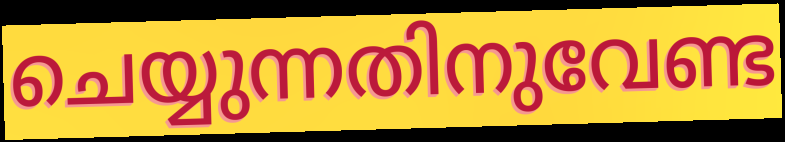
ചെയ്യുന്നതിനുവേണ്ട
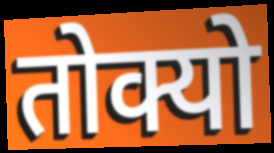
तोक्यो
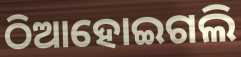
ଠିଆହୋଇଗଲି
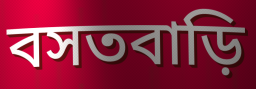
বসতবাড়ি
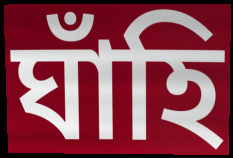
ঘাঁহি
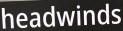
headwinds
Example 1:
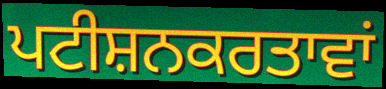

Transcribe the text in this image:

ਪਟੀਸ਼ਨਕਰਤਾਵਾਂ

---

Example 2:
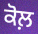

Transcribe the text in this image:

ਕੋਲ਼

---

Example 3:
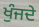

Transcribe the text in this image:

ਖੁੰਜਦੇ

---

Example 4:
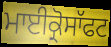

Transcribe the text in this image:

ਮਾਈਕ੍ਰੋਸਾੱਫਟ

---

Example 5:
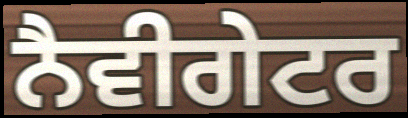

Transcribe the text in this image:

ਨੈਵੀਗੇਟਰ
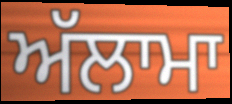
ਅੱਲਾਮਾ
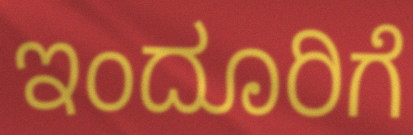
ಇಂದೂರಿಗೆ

■ What is being asked ■
How many of the listing's lines contain "Example"? Respond with a single number and nothing else.

■ Exercise result ■
5